- Aufgabenstellung: Gib den Text über das Ankern vollständig und wortgetreu wieder.

- Vorliegender Text:

-- -- --

Mit meinem Ankermanöver schläfst du wie ein Stein

Ja, es war peinlich, vielleicht auch gefährlich. Unser Skipper war einer der Sorte, Ich Chef, du nix.

Beim Ankern schaffte er dennoch die drei grundlegenden Fehler: zu viele Felsen, zu wenig Ankerkette und kein Plan vom Wind.

Zweifel machten sich in meiner Magengrube breit.

Hält der Anker? Hält er nicht? Diese plagende Frage möchte ich dir ersparen. Für eine ruhige Ankernacht braucht es mehr als Daumendrücken.

Ich liege mittlerweile auch bei Sturm extrem enstpannt vor Anker. Die knarzenden Geräusche helfen mir sogar beim Einschlafen. Mein letzter Gedanke ist nicht ein Stückchen Metall in der Tiefe, sondern die Vorfreude auf den nächsten Tag.

Kurzanleitung für den perfekten Halt

Ankern

  1. Fahre den Ankerplatz gegen den Wind an.
  2. Kontrolliere die Wassertiefe, bei der du den Anker fallen lassen möchtest.
  3. Berechne die nötige Ankerkettenlänge: 5–10 x (Wassertiefe + Freibord).

-- -- --

- Auflistung:
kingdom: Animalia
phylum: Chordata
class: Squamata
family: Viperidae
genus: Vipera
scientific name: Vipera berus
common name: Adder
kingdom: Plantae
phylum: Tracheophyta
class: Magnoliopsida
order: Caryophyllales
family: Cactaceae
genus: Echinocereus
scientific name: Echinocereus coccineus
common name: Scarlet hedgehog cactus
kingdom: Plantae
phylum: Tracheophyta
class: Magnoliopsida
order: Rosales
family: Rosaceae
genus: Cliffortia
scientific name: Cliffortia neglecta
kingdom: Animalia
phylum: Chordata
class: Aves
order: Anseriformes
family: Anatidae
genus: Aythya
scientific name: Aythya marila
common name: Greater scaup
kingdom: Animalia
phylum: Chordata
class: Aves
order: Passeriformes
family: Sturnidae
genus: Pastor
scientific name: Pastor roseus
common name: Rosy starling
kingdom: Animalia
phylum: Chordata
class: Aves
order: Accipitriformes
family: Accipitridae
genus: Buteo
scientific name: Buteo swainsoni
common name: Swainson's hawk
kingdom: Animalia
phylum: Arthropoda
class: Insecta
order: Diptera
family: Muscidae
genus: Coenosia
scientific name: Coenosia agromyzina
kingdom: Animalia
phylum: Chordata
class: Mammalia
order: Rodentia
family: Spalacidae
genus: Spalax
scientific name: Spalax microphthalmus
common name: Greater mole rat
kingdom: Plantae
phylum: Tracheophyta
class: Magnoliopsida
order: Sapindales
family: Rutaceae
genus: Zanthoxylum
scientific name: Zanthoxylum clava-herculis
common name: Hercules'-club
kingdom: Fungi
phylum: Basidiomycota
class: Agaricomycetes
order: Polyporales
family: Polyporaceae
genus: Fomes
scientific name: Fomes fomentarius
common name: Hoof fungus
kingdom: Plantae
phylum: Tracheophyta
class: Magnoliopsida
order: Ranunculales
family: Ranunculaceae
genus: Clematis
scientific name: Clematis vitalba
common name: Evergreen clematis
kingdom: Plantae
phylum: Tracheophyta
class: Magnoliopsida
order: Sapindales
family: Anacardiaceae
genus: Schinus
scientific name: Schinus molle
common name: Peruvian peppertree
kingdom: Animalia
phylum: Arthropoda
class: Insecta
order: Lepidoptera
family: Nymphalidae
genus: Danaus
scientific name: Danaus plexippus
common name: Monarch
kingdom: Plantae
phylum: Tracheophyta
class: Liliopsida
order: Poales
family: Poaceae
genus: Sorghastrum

-- -- --

- Antwort:
Mit meinem Ankermanöver schläfst du wie ein Stein

Ja, es war peinlich, vielleicht auch gefährlich. Unser Skipper war einer der Sorte, Ich Chef, du nix.

Beim Ankern schaffte er dennoch die drei grundlegenden Fehler: zu viele Felsen, zu wenig Ankerkette und kein Plan vom Wind.

Zweifel machten sich in meiner Magengrube breit.

Hält der Anker? Hält er nicht? Diese plagende Frage möchte ich dir ersparen. Für eine ruhige Ankernacht braucht es mehr als Daumendrücken.

Ich liege mittlerweile auch bei Sturm extrem enstpannt vor Anker. Die knarzenden Geräusche helfen mir sogar beim Einschlafen. Mein letzter Gedanke ist nicht ein Stückchen Metall in der Tiefe, sondern die Vorfreude auf den nächsten Tag.

Kurzanleitung für den perfekten Halt

Ankern

  1. Fahre den Ankerplatz gegen den Wind an.
  2. Kontrolliere die Wassertiefe, bei der du den Anker fallen lassen möchtest.
  3. Berechne die nötige Ankerkettenlänge: 5–10 x (Wassertiefe + Freibord).